Dwa orły bieliki wypuszczone na wolność przez Ptasi Azyl

Dwa orły bieliki, które były pod opieką "Ptasiego Azylu" w warszawskim zoo zostały wypuszczone na wolność. W wydarzeniu uczestniczył m.in. dyrektor stołecznego zoo, ornitolog i założyciel azylu Andrzej Kruszewicz.
Dwa orły bieliki uratowane w warszawskim zoo
Bieliki, które przez kilka miesięcy były pod opieką "Ptasiego Azylu" to samiec i samica. Samica, ważąca ok. 6 kg, większa od samca, ma prawie 2 lata. Została znaleziona na Lubelszczyźnie z urazem nadgarstka i nie mogła polować. Rana nie była głęboka, jednak zainfekowana przez larwy much przez co nie mogła również latać. Została przywieziona do ośrodka przez lokalnych leśników.
Samiec, jak wskazali ornitolodzy w zoo, urodził się w tym roku i jest młodym osobnikiem. Z wielkim prawdopodobieństwem zgubił się swoim rodzicom – znaleziono go osłabionego i wygłodzonego; miał zatrucie żołądka.
Trafił tu do nas przez łańcuch ludzi. Najpierw znaleźli go oczywiście leśnicy. Mieliśmy już doświadczenie z chorobami żołądkowymi ptaków, więc został szybko wyleczony. Ćwiczył latanie na naszych wolierach, więc nie stracił kondycji, co było zresztą widać po tym, jak żwawo i pewnie wystartował – wskazał dyrektor zoo.

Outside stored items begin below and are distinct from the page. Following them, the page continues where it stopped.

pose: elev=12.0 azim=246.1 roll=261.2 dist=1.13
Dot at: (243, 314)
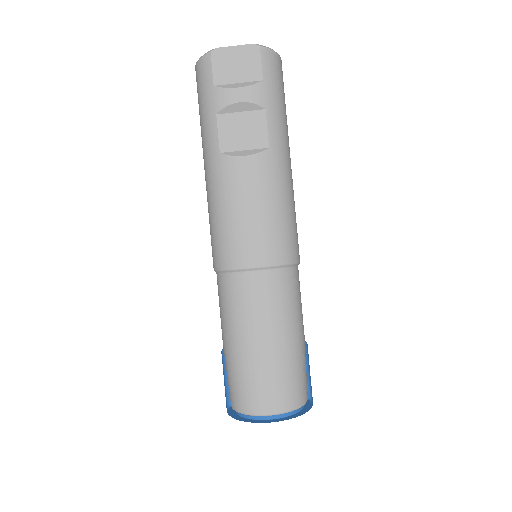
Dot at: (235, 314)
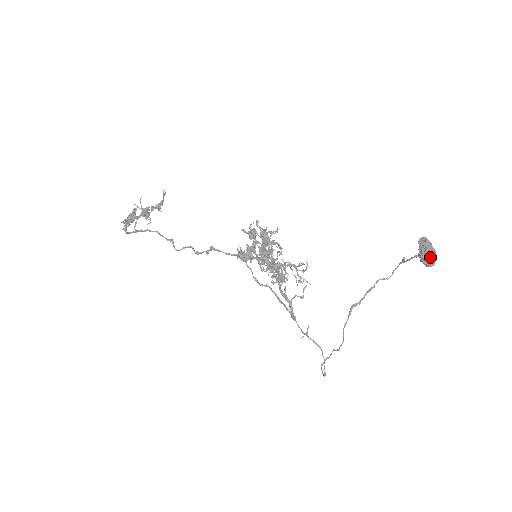
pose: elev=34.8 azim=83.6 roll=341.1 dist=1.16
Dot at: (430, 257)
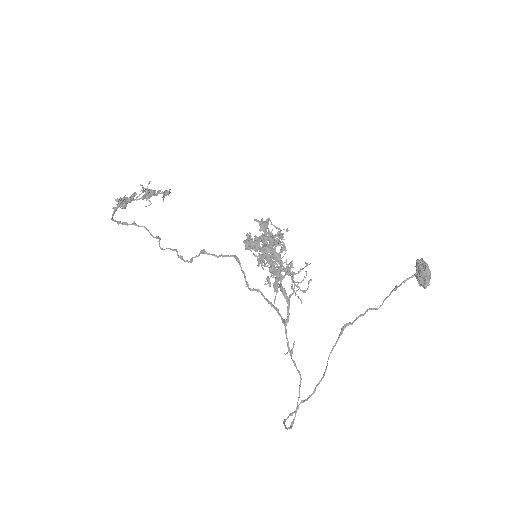
Dot at: (428, 272)
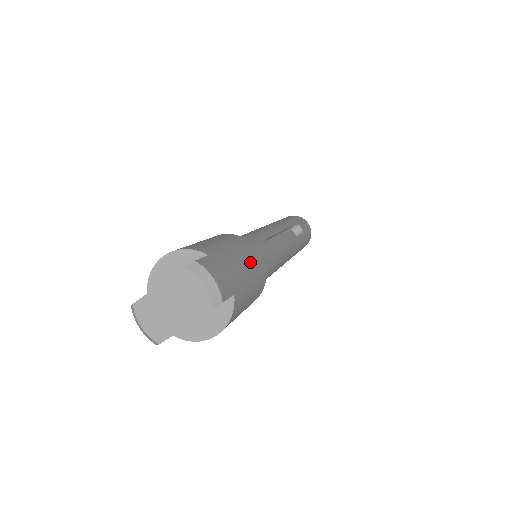
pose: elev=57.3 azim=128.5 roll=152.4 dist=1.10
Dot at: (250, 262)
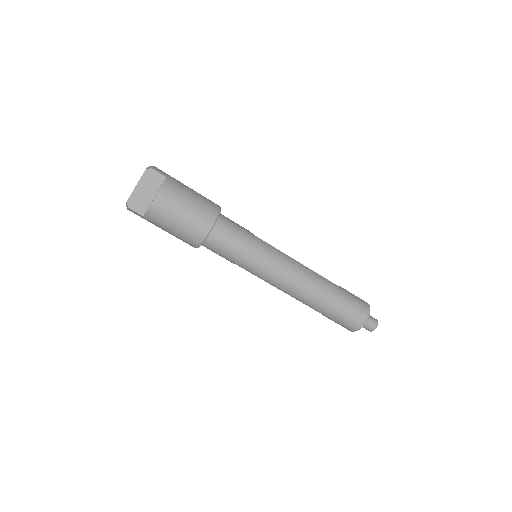
Dot at: (200, 194)
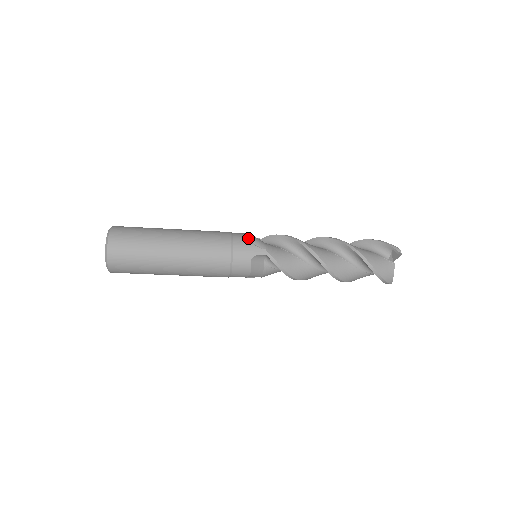
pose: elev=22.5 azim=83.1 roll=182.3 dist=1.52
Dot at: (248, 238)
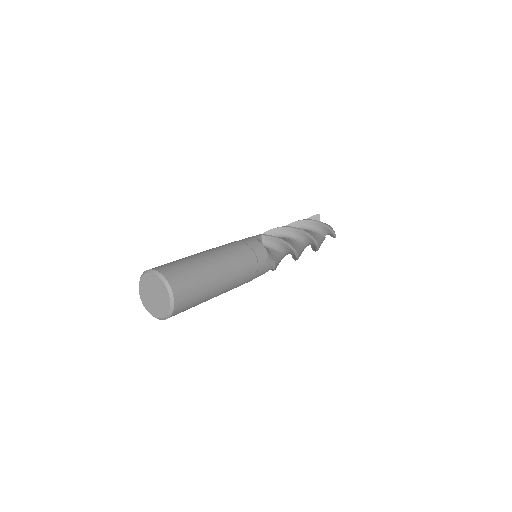
Dot at: (267, 259)
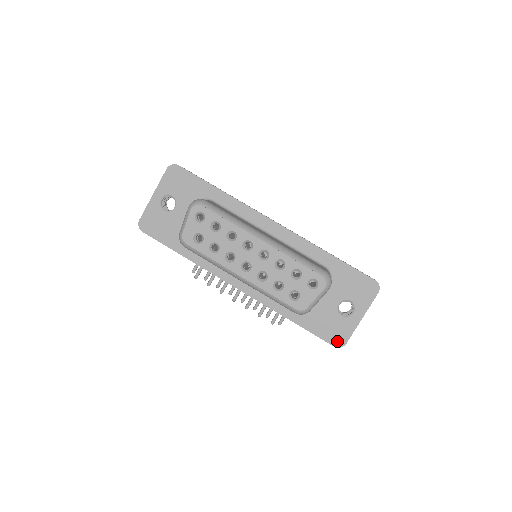
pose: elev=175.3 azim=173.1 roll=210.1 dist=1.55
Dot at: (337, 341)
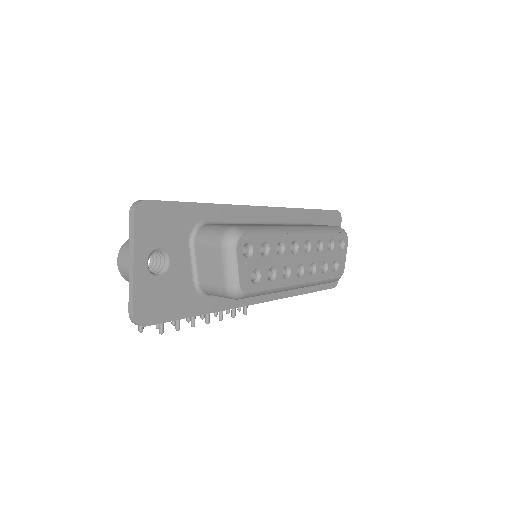
Dot at: (334, 282)
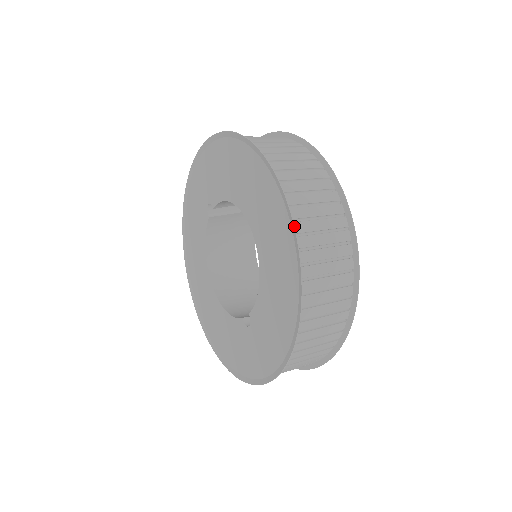
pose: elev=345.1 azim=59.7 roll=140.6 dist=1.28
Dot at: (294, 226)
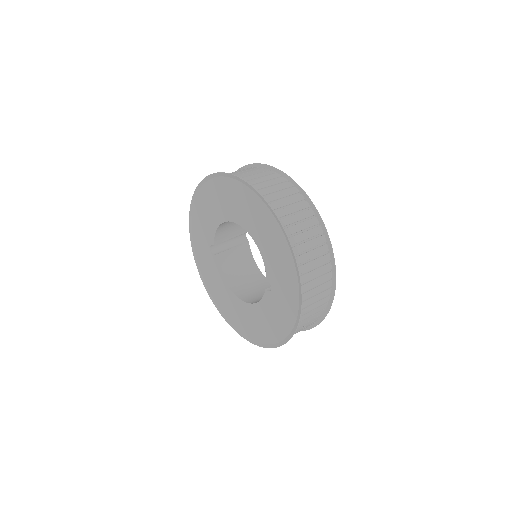
Dot at: (250, 185)
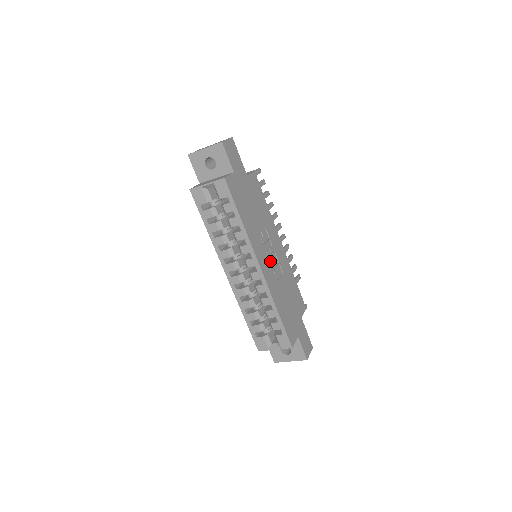
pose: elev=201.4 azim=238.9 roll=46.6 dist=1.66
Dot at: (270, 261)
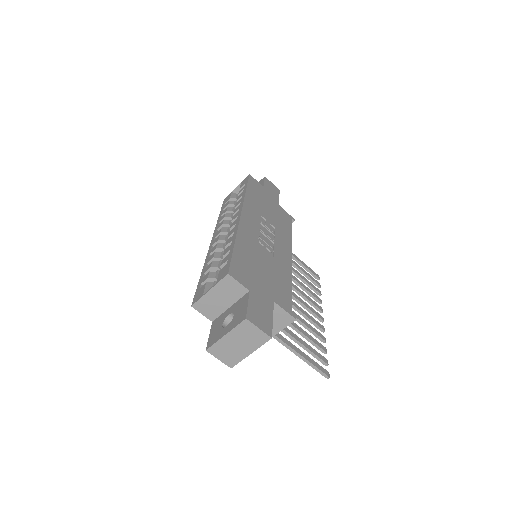
Dot at: (261, 235)
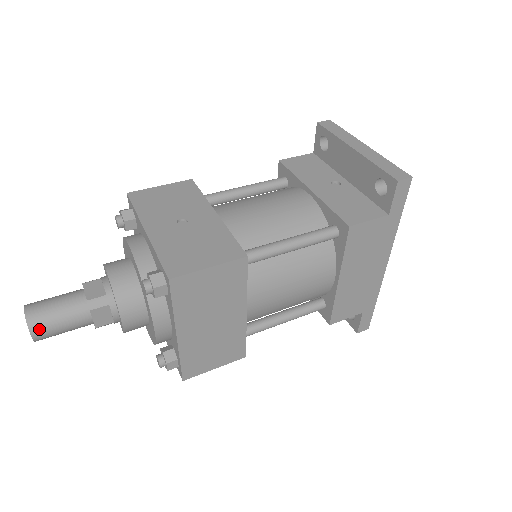
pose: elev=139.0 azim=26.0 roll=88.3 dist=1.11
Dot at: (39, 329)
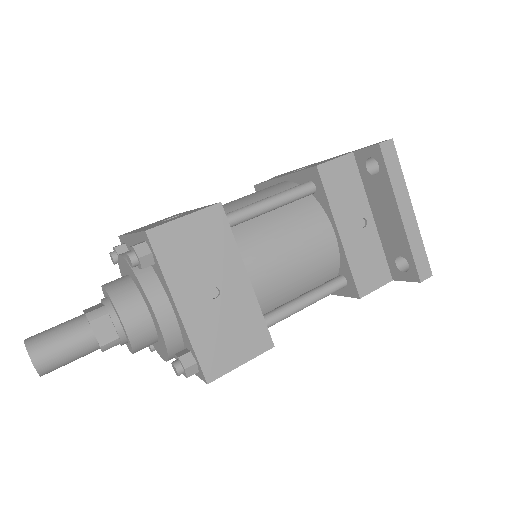
Dot at: occluded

Czytaj także: Jerzyki pomogą w walce z plagą komarów? Budki lęgowe już zakupione
Dwa młode bieliki wypuszczone w towarzystwie dyrektora Miejskiego Ogrodu Zoologicznego w Warszawie Andrzeja Kruszewicza fot. R. Motyl
Dwa orły bieliki wypuszczone po miesiącach rehabilitacji
Kruszewicz wyjaśnił, że orły zostały wypuszczone o tej porze roku, ponieważ zakończył się ich okres lęgowy i w związku z tym również czas walki terytorialnej się skończył, więc ptakom nic nie będzie groziło na wolności.
Orły zasadniczo tolerują się wzajemnie, często jest tak, że jak dojrzały okaz coś upoluje i nie doje, zostawia tę resztę młodemu osobnikowi. Wypuściliśmy je tutaj, bo to sprawdzone i bezpieczne miejsce – jest bliskość Wisły, do tego nieopodal są wyspy i ławice piaszczyste. Nasze dwa osobniki zapewne po pierwszym szoku, zatrzymają się gdzieś, wykąpią w rzece i polecą ponownie, tym razem zapolować
– wytłumaczył.
Jak podkreślił, ptaki z łatwością odnalazły się na wolności, ponieważ dzięki dużym wolierom w zoo, mogły swobodnie latać podczas pobytu w "Ptasim Azylu".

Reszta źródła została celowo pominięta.